Y así es. Cuando pase la tormenta y los islandeses se
recuperen del tremendo sopapo de realidad, seguirán
teniendo uno de los mejores sistemas de salud del mundo.
Un gran sistema educativo. Admirables infraestructuras. Y
una renta per cápita similar a la de los grandes países
europeos, a pesar del tijeretazo, de la discutible gestión
política. A pesar de todo. Incluso en mitad de la peor
recesión que se recuerda, las exportaciones y el turismo se
han convertido en un bálsamo, al calor de la devaluación
de la corona. El representante del FMI en Islandia, Franek
Rozwadowski, explica que aun ahora el país impresiona
por "una población muy joven con un alto grado de
formación, con idiomas, con gran capacidad de trabajo;
empresas de alta tecnología en varios sectores, con una
competitividad creciente por la devaluación y una gran
vocación exportadora. Por no hablar de los recursos
naturales, de las energías limpias, del potencial de sus
plantas de aluminio y de la industria pesquera".

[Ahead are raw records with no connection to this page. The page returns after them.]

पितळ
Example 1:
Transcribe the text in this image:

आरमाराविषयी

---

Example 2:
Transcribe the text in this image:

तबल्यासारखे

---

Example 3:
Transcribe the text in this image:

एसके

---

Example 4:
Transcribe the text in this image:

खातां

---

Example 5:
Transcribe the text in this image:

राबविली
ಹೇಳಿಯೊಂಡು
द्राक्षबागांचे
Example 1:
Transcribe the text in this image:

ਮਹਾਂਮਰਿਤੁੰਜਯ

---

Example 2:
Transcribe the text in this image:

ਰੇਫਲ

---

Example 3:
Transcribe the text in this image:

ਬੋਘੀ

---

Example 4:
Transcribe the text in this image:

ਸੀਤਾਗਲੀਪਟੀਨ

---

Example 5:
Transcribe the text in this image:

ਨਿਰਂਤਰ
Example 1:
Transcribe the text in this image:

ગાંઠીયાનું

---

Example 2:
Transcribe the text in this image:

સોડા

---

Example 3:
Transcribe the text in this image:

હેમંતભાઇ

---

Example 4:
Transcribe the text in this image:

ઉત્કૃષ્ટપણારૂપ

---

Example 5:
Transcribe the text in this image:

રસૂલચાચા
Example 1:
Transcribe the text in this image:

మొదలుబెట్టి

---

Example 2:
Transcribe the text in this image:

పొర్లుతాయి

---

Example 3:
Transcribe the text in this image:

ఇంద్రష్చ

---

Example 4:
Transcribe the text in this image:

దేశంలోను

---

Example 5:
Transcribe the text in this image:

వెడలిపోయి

La paradoja es que, a pesar de ese inmenso capital que no
se va a evaporar como hicieron algunos activos financieros,
"queda crisis para rato", explica Ásgeir Jónsson, economista
jefe de uno de los grandes bancos, Kaupthing,
transformado tras la crisis -y una buena inyección
económica- en Arion, un nombre que recuerda vagamente
a algún personaje de Tolkien. Arion es el único de los tres
grandes bancos que se aviene a hablar con este periódico,
en una larga entrevista que se desarrolla en un coqueto
despacho acristalado de la estupenda sede de la entidad.

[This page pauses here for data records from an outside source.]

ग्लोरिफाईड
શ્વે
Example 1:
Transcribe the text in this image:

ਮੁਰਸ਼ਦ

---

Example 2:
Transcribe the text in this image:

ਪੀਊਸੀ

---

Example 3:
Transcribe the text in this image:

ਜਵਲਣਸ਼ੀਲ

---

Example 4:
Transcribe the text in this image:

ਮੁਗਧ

Jónsson acaba de publicar un libro excelente, Why Iceland?,
con todas las claves de lo que ha pasado. Además, es hijo
del ministro de Pesca: así suele ser en esta pequeña
comunidad donde todo el mundo se conoce, donde todas
las familias tienen a alguien en la banca, en la industria
pesquera, a alguien metido en política. Admite errores;
habla del futuro con una mezcla de realismo, orgullo y
cariño por su país; escruta las relaciones con Europa con
pragmatismo; opina con agudeza de cualquier cosa con
franca naturalidad. Y cuando se le pregunta por la ira y la
frustración de los islandeses para con los banqueros,
esboza media sonrisa y lanza una mirada azul: "Bueno, los
banqueros no son populares en Islandia ni van a serlo
durante mucho tiempo después de lo que ha pasado, ésa es
la verdad. Pero, dígame, ¿dónde lo son? ¿Dónde?".